According to the alliance, Rio+20 fell short of a decision to create a new economic model, which according to CIDSE representatives is very different from the "green economy" being discussed today.
"Innovative financing mechanisms such as a financial transaction tax could make an important contribution to finance the fight against poverty," said Markus Brun, head of policy of CIDSE's Swiss member Fastenopfer.
Other Catholic organizations had a more positive outlook.
Sr. Caroljean Willie, Sisters of Charity Federation representative at the United Nations, told CNS: "What is positive about the Rio+20 document is that governments have agreed to start a process to develop SDGs (sustainable development goals) and that there may be more NGOs involved in this discussion process."
Caritas Internationalis released a statement saying it welcomed "a renewed commitment to the full and timely achievement of the Millennium Development Goals. However, this commitment is weakened by referring to 'making every effort,' rather than undertaking concrete actions."

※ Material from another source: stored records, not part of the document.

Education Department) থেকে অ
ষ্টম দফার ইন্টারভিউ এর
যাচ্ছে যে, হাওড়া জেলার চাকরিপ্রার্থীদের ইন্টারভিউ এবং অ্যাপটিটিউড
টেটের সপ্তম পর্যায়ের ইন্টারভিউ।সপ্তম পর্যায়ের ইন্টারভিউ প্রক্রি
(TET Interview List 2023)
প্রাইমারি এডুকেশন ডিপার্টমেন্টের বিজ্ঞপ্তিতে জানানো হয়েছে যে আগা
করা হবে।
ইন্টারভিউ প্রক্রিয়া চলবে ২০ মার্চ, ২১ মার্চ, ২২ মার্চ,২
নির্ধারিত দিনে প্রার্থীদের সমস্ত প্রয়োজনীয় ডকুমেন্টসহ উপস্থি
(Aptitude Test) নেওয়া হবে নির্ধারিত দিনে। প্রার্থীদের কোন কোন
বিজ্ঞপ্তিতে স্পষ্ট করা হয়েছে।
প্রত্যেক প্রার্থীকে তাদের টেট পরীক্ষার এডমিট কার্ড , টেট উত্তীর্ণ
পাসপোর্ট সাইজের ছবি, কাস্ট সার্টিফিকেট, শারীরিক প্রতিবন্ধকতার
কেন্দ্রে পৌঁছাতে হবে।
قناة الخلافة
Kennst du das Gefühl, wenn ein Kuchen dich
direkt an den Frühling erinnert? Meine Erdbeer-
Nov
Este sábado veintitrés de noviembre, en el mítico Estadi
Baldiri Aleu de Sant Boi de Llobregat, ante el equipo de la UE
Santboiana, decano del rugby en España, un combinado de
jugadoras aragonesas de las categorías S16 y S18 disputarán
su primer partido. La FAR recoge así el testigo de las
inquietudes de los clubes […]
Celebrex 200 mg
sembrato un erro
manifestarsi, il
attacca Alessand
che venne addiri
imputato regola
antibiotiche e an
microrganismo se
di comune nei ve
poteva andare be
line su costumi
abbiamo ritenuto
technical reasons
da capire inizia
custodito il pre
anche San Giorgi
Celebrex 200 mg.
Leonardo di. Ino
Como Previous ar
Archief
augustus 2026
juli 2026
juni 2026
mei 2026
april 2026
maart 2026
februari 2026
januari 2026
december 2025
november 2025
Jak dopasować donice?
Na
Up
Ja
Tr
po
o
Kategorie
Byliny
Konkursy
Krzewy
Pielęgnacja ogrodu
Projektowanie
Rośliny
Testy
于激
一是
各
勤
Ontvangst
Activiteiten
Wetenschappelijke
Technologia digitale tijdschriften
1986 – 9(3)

Sr. Suzanne Golas, the Sisters of St. Joseph of Peace representative at the U.N., said Catholic nongovernmental organizations "are trying to show our communities that our local problem is a global problem."
"What we need to do is to pull out (of the document) what you really believe in and work with it," she said.
For Sr. Placida Lihinikaduwa, a member of the Franciscan Sisters of Mary order working in the slums of Colombo, Sri Lanka, "it is not the official document that matters, it is the work on the ground which is important ... the work which we can then take to government officials to show them."